Selected extract
####################

Reuse environments typically include a Web-based system that allows system-on-chip (SoC) designers to search and select intellectual property (IP) from a list of available components. This should be more than a catalog, however. The environment needs an intelligent database that supports managing and protecting the design data. It should also enforce a certification procedure. Although automation of the certification is a plus, a clearly defined process that communicates the IP status to the designer is even more essential.
Going a step beyond the IP database, solutions such as Mentor Graphics' QuickUse Development System actually encapsulate the SoC design flow to provide the necessary link between design standards and tool flows. The QuickUse design-process control system manages the flow of data, and provides the designer with the appropriate IP deliverables for each design stage. By injecting knowledge of the system-design requirements, the QuickUse environment can also automate many of the SoC integration tasks, including top-level netlist generation and functional verification.
Toshiba (Irvine, Calif.) uses an environment based on QuickUse to build SoC designs from existing IP. "We succeeded in reducing our SoC design cycles for 16- and 32-bit microcomputers to as little as five days," said EDA manager Tamotsu Hiwatashi. "The main point to emphasize is the accelerated time-to-market."
The system assembles the chip automatically-connecting IP, generating address decode logic and adding I/O ports. Tool scripts are also generated automatically using easily replaceable software plug-ins. Thus, Toshiba engineers can use their existing tool flow, while maintaining design tool independence.
Hiwatashi said the system is easy for all the engineers to use. "Even those with little experience can understand the flow and create high-quality systems," he said.
The Mentor QuickUse environment generates parameterized v ectors to automatically perform chip-level interconnect verification. As each block is added to the system, the design flow is modified to include the interconnect test for that block. The system then runs the verification suite automatically. This avoids forcing designers to re-create test suites for unfamiliar designs in order to test them in the chip.
Thanks to solutions like QuickUse, the long-promised gains of design reuse are becoming a reality.

####################

List of tasks
[a] List the actions by which the system assembles the chip automatically, as stated in the text on SoC design reuse.
[b] Duplicate the text on SoC design reuse from "Hiwatashi said the" up to and including "in the chip.".

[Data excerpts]
####################

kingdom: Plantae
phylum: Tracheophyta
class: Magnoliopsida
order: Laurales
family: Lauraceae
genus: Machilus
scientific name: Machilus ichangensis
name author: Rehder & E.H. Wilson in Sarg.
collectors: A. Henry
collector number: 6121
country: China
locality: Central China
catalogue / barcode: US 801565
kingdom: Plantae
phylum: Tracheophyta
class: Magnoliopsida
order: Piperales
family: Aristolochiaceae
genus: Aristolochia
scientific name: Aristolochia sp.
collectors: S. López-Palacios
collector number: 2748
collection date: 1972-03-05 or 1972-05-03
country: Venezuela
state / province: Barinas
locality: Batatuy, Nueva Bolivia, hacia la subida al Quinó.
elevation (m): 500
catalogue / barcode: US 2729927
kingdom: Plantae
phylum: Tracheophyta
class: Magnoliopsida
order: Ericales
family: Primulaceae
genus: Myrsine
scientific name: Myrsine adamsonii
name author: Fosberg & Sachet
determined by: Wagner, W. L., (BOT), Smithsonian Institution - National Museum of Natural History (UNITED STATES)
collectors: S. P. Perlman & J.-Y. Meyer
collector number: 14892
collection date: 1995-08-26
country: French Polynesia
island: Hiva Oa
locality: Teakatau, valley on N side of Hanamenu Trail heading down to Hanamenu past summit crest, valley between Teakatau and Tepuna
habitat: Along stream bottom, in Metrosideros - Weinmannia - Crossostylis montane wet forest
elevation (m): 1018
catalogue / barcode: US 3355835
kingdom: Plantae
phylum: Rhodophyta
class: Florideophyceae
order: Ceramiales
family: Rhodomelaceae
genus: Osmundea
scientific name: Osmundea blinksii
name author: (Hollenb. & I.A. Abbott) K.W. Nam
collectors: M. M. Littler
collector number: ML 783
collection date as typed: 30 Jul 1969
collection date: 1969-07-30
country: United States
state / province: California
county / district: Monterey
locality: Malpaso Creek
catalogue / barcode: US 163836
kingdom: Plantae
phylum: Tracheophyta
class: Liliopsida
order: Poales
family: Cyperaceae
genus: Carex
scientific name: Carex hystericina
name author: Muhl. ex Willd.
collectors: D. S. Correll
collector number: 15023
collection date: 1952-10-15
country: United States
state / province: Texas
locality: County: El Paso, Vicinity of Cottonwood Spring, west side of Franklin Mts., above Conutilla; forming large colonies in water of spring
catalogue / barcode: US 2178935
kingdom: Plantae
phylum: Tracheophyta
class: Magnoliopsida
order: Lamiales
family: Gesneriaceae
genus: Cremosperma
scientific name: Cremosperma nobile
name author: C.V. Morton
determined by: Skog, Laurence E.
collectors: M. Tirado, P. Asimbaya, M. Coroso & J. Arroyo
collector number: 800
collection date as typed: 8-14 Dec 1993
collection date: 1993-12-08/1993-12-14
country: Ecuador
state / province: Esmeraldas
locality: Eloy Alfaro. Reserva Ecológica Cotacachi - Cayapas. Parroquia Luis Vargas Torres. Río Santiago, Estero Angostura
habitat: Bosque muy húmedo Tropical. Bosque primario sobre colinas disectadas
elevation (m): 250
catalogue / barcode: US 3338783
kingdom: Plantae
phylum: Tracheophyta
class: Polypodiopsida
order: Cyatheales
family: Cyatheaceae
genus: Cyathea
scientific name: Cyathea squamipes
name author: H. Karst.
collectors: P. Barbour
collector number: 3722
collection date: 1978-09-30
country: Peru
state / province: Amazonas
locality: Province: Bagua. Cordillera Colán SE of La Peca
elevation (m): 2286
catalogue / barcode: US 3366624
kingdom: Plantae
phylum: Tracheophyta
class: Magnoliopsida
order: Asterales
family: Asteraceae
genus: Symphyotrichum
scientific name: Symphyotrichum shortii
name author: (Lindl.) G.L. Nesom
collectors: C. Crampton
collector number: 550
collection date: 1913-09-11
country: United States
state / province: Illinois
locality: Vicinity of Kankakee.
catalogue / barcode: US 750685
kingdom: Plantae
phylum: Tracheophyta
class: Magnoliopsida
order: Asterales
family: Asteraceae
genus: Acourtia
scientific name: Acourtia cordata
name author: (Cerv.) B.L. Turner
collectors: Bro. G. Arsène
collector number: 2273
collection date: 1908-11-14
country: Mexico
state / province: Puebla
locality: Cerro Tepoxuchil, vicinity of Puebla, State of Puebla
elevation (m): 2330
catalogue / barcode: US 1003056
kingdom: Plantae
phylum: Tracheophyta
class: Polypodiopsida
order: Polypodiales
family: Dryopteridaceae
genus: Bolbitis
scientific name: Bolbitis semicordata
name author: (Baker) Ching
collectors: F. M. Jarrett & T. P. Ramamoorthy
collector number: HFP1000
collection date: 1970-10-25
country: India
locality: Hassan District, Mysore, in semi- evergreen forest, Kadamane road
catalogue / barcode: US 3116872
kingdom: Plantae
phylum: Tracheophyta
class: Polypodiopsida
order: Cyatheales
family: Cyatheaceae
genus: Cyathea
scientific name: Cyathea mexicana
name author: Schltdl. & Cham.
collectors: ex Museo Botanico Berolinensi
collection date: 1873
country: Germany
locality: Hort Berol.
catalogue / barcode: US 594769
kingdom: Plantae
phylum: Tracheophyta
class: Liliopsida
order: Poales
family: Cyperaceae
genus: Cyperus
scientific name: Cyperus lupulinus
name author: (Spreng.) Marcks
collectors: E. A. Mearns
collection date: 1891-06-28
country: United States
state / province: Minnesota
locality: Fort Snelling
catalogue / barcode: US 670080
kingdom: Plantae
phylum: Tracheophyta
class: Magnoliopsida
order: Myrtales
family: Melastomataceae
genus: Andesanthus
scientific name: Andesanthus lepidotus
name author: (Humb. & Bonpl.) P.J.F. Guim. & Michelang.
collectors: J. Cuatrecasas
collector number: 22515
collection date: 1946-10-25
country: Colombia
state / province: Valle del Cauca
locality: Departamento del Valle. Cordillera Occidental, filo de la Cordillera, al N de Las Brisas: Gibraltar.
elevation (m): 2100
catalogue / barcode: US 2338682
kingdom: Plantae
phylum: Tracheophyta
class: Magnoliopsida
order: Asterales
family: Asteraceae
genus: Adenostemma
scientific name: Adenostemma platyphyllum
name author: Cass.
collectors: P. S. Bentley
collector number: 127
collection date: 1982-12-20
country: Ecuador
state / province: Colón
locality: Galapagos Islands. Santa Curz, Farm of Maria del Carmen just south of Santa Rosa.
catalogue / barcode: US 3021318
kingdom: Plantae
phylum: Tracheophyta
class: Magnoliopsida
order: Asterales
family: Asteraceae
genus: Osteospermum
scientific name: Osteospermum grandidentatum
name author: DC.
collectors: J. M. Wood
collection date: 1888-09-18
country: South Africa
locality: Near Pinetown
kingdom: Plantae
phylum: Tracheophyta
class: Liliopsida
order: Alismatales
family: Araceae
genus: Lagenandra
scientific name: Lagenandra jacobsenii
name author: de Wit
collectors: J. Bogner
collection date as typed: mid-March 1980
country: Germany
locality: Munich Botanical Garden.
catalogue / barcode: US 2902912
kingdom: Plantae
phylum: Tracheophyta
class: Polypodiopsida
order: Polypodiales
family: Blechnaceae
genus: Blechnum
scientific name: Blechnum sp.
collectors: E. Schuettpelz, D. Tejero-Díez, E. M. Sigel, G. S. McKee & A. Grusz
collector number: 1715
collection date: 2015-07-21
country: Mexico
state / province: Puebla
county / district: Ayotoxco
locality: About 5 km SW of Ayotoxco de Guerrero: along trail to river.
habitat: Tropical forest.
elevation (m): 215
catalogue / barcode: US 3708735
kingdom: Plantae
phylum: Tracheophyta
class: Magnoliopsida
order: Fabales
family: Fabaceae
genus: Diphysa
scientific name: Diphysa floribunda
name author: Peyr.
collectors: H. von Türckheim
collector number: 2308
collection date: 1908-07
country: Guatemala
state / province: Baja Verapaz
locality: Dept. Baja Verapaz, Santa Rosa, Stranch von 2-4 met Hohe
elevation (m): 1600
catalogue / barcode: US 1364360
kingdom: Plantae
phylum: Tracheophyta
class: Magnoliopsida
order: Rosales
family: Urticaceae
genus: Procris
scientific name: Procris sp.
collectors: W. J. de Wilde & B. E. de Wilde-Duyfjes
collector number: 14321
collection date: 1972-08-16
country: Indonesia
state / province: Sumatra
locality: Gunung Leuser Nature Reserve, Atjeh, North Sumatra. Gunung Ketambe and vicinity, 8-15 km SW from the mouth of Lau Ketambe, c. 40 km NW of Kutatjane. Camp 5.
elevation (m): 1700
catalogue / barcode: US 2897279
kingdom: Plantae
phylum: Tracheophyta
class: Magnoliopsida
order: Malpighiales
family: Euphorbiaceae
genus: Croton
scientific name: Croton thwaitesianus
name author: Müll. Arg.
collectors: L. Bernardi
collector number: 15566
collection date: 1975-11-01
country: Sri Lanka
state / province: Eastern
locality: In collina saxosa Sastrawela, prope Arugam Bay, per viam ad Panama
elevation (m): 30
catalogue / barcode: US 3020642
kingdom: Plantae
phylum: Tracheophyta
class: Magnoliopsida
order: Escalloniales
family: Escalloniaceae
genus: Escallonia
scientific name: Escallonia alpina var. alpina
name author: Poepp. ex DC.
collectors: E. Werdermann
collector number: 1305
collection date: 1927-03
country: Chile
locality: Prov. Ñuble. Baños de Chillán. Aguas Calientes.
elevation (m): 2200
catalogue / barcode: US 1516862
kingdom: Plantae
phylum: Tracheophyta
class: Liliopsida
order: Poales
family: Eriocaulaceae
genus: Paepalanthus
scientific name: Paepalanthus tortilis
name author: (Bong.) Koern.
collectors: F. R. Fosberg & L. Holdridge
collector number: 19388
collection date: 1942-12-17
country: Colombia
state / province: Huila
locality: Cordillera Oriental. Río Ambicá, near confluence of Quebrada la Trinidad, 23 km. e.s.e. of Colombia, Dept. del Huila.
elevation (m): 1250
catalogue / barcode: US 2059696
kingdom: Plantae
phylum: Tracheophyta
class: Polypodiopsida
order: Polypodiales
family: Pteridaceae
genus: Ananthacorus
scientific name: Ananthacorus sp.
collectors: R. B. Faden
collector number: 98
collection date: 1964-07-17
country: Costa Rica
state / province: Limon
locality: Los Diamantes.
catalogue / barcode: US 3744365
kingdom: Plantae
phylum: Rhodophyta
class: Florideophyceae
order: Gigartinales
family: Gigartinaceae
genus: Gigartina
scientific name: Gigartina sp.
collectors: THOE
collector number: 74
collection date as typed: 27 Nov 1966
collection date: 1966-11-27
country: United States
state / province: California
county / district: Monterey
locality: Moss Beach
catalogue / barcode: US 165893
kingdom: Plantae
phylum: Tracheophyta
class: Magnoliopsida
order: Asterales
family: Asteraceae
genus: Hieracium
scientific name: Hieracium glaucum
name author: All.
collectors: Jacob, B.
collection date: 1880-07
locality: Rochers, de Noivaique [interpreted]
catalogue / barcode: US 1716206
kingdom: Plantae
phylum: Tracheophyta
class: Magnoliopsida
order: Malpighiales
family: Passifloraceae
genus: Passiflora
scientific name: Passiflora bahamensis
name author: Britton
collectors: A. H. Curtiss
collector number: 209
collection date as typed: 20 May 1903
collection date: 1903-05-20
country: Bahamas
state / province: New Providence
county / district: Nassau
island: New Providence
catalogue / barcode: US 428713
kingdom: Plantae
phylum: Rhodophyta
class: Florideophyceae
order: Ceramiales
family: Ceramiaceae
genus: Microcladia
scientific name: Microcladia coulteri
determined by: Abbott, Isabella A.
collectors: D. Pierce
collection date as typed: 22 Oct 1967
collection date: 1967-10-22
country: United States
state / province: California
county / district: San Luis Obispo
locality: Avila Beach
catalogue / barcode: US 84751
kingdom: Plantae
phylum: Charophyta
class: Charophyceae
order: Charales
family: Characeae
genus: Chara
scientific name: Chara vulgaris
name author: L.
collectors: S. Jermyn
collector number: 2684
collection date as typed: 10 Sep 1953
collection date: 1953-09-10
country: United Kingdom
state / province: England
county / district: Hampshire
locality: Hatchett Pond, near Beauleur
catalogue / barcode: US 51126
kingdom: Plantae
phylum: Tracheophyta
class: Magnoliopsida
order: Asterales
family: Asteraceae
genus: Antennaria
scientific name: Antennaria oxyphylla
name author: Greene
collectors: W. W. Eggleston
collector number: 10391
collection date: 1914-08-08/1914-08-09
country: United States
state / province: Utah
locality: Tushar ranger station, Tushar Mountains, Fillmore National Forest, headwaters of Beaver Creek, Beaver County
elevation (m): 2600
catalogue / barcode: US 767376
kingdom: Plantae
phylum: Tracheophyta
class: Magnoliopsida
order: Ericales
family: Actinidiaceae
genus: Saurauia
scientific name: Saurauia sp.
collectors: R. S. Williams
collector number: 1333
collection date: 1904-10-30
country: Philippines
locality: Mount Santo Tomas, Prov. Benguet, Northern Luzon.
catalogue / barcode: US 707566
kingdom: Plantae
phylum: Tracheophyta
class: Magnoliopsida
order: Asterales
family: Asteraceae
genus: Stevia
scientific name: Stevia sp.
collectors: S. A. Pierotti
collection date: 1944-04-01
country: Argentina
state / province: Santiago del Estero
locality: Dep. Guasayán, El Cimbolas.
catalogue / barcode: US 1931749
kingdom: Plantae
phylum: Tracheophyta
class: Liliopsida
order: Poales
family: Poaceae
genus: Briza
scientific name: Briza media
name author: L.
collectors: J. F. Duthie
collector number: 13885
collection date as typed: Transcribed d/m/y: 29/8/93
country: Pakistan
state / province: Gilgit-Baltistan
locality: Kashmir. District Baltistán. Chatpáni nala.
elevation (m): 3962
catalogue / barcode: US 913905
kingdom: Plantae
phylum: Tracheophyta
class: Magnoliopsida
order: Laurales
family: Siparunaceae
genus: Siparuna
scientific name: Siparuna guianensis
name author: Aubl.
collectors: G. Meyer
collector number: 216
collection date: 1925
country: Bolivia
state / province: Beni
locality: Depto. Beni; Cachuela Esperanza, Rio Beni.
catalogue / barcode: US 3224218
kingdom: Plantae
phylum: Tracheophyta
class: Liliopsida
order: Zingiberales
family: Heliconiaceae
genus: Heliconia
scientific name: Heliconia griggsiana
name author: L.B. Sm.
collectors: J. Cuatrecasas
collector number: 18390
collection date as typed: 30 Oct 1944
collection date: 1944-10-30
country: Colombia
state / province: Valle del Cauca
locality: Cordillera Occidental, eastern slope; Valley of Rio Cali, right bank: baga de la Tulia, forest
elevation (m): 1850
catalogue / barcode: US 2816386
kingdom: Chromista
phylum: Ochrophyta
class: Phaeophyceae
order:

####################

Task solutions
[a]
- Connecting IP
- Generating address decode logic
- Adding I/O ports

[b]
Hiwatashi said the system is easy for all the engineers to use. "Even those with little experience can understand the flow and create high-quality systems," he said.
The Mentor QuickUse environment generates parameterized v ectors to automatically perform chip-level interconnect verification. As each block is added to the system, the design flow is modified to include the interconnect test for that block. The system then runs the verification suite automatically. This avoids forcing designers to re-create test suites for unfamiliar designs in order to test them in the chip.